John Ralston Saul: Indigenous Peoples don't need sympathy, they need you to take action
In other words, he decided to act.
But this wasn't the first time Saul dedicated his attention to the topic of Indigenous issues. In 2008, he published A Fair Country, a book that explores the influence Indigenous Peoples had on the shape of what Canada had become — without being given any credit.
"I thought I'd done my thing, I thought I'd said what I had to say on the subject … and then things really didn't move. And then Idle No More happened, and I thought this was the most fantastic breakthrough.

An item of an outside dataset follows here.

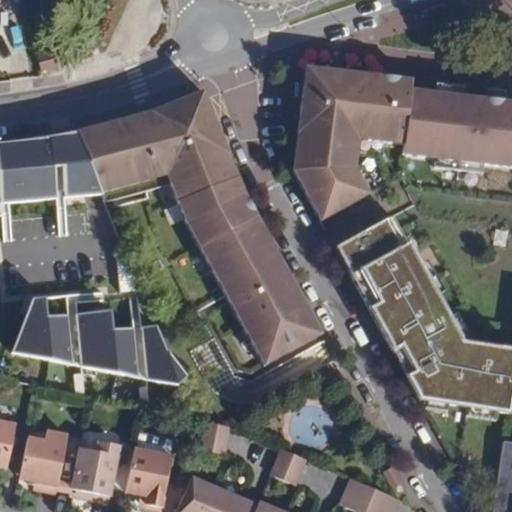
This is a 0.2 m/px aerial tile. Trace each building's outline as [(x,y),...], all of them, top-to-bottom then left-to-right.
[(57,66),(53,50),(35,55),(40,71),(57,66)] [(511,167),(511,103),(503,102),(505,92),(485,90),(483,100),(464,97),(465,87),(434,83),(432,93),(409,90),(411,80),(343,72),(308,67),(296,171),(323,222),(372,195),(379,192),(365,166),(358,170),(354,163),(356,147),(367,135),(404,140),(402,150),(434,156),(432,164),(481,172),(482,163),(511,167)] [(149,113),(76,135),(101,195),(168,177),(187,224),(264,368),(321,337),(245,198),(202,93),(202,92),(198,94),(152,112),(149,113)] [(7,145),(0,145),(0,206),(101,195),(76,135),(7,145)] [(507,414),(511,382),(511,349),(461,342),(460,340),(466,336),(453,314),(447,318),(435,296),(441,292),(423,261),(416,264),(405,244),(404,245),(388,217),(335,248),(419,398),(425,400),(424,406),(447,410),(448,404),(466,407),(465,413),(494,419),(496,413),(507,414)] [(110,294),(36,300),(13,353),(150,384),(196,390),(165,353),(155,328),(128,332),(126,314),(112,314),(110,294)] [(10,428),(0,425),(0,470),(1,471),(10,428)] [(229,430),(203,425),(198,452),(223,457),(229,430)] [(63,439),(41,434),(39,444),(23,441),(14,485),(29,489),(36,490),(35,493),(51,497),(63,439)] [(511,511),(511,441),(504,440),(492,511),(511,511)] [(115,450),(93,445),(91,455),(75,452),(66,496),(82,500),(88,501),(87,504),(103,508),(115,450)] [(304,462),(280,452),(269,477),(293,487),(304,462)] [(159,511),(170,461),(133,453),(124,496),(145,501),(143,511),(159,511)] [(236,511),(241,501),(189,478),(174,511),(236,511)] [(393,511),(398,502),(350,481),(339,507),(351,511),(393,511)] [(35,493),(36,490),(29,489),(28,495),(50,500),(51,497),(35,493)] [(88,501),(82,500),(80,506),(102,511),(103,508),(87,504),(88,501)] [(136,511),(141,511),(143,511),(145,501),(139,500),(136,511)] [(254,511),(256,507),(241,501),(236,511),(254,511)]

And I felt that I had to make another attempt at talking to non-Indigenous Canadians."
Saul added he was also inspired by people around him who identified with the spirit of Idle No More but didn't know where to take it, or how to channel their desire to get involved.
"They didn't have the language, they didn't have the arguments, they didn't have the mythologies," he said. "They knew it meant something important but they didn't know how to express it in their own terms."

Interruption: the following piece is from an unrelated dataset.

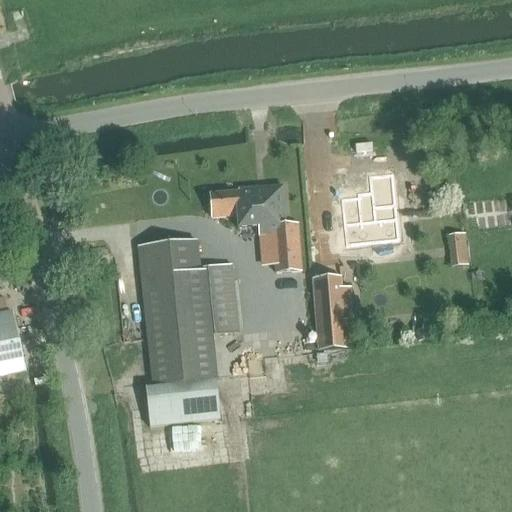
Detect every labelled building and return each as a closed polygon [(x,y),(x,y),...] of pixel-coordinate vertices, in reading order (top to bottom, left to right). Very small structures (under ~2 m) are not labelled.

Taking it back to treaties
Digging into the deep history of treaties, Saul sought advice from Indigenous authors and elders and drew on writings from leading Indigenous thinkers to offer non-Indigenous Canadians a primer of this country's history — a history he himself didn't learn about until he reached adulthood.

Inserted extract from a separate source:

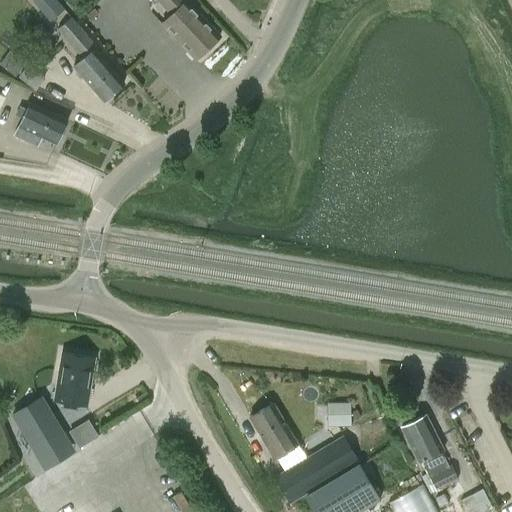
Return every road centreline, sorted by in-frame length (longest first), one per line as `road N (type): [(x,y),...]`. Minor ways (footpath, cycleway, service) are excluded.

"For about 125 years, give or take, the Canadian government has acted extremely badly — even in a way which should be called evil — breaking treaties, breaking agreements," he said. "At a certain point, you have to turn around and say, it really isn't good enough for citizens to say 'I feel so badly about what happened.' It's a way of getting out of doing something."
Saul said his hope for the book, and speaking engagements that came after it was published, was to motivate others to turn that sympathy into action, by voting for parties based on their willingness to act on these issues.
"I think that if you insist on sympathy you're trying to avoid action, and that's when I say it becomes a new form of racism," Saul said.
"Because you're avoiding reality, you're avoiding what actually needs to be done for people who have every right, every constitutional, historic and treaty right to these things and are not getting them."